TO-DO ITEM:
Leave out the pictures and output the data verbatim.

Records contained in a dataset:

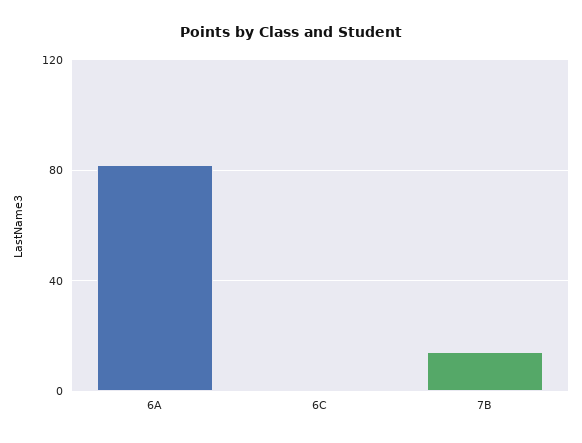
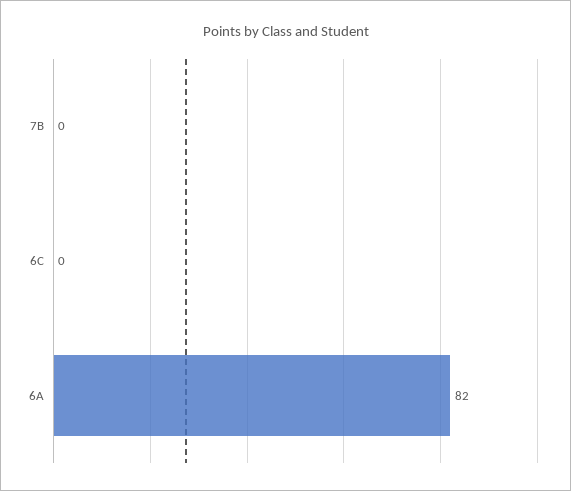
  {
    "6A": 82,
    "6C": 0,
-   "7B": 15
+   "7B": 0
  }

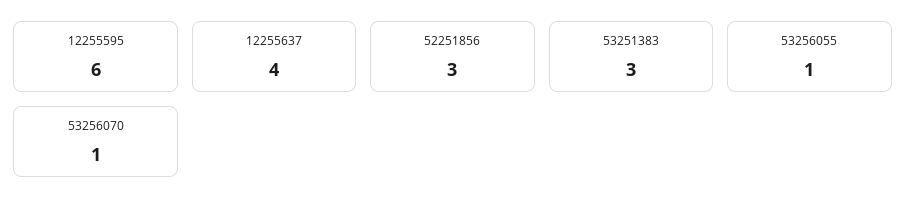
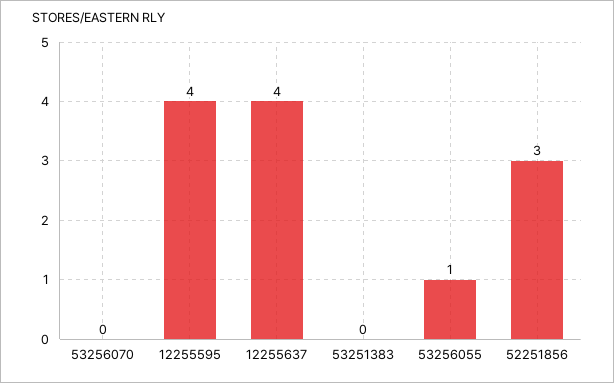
  {
-   "12255595": 6,
+   "12255595": 4,
    "12255637": 4,
    "52251856": 3,
-   "53251383": 3,
+   "53251383": 0,
    "53256055": 1,
-   "53256070": 1
+   "53256070": 0
  }

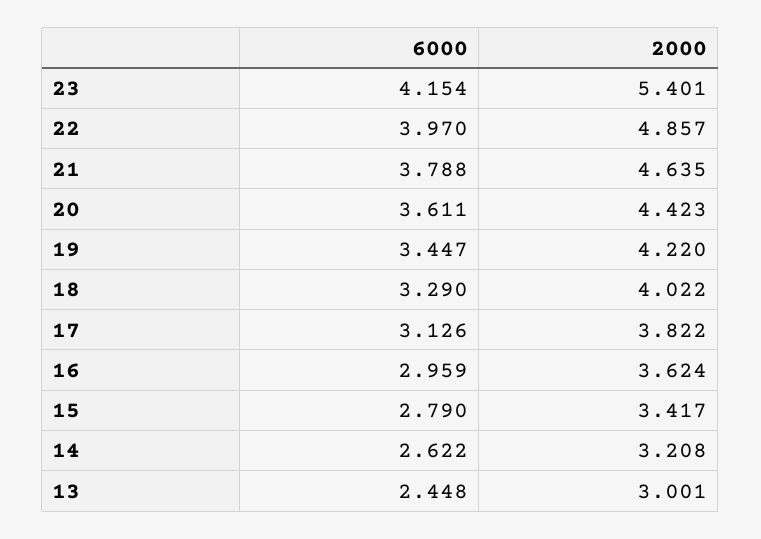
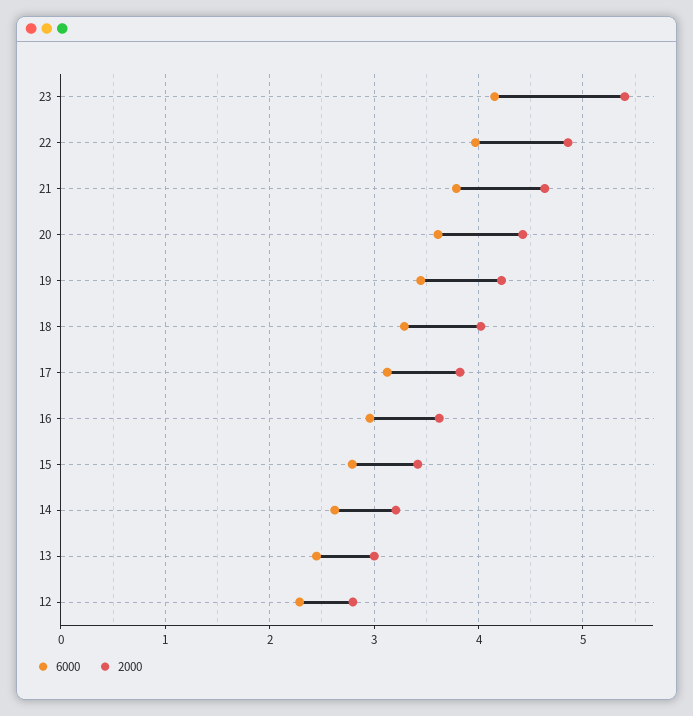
  {
    "6000": {
      "23": 4.154,
      "22": 3.97,
      "21": 3.788,
      "20": 3.611,
      "19": 3.447,
      "18": 3.29,
      "17": 3.126,
      "16": 2.959,
      "15": 2.79,
      "14": 2.622,
-     "13": 2.448
+     "13": 2.448,
+     "12": 2.3
    },
    "2000": {
      "23": 5.401,
      "22": 4.857,
      "21": 4.635,
      "20": 4.423,
      "19": 4.22,
      "18": 4.022,
      "17": 3.822,
      "16": 3.624,
      "15": 3.417,
      "14": 3.208,
-     "13": 3.001
+     "13": 3.001,
+     "12": 2.8
    }
  }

SOLUTION TO THIS PROBLEM:
  {
    "6A": 82,
    "6C": 0,
-   "7B": 15
+   "7B": 0
  }

  {
-   "12255595": 6,
+   "12255595": 4,
    "12255637": 4,
    "52251856": 3,
-   "53251383": 3,
+   "53251383": 0,
    "53256055": 1,
-   "53256070": 1
+   "53256070": 0
  }

  {
    "6000": {
      "23": 4.154,
      "22": 3.97,
      "21": 3.788,
      "20": 3.611,
      "19": 3.447,
      "18": 3.29,
      "17": 3.126,
      "16": 2.959,
      "15": 2.79,
      "14": 2.622,
-     "13": 2.448
+     "13": 2.448,
+     "12": 2.3
    },
    "2000": {
      "23": 5.401,
      "22": 4.857,
      "21": 4.635,
      "20": 4.423,
      "19": 4.22,
      "18": 4.022,
      "17": 3.822,
      "16": 3.624,
      "15": 3.417,
      "14": 3.208,
-     "13": 3.001
+     "13": 3.001,
+     "12": 2.8
    }
  }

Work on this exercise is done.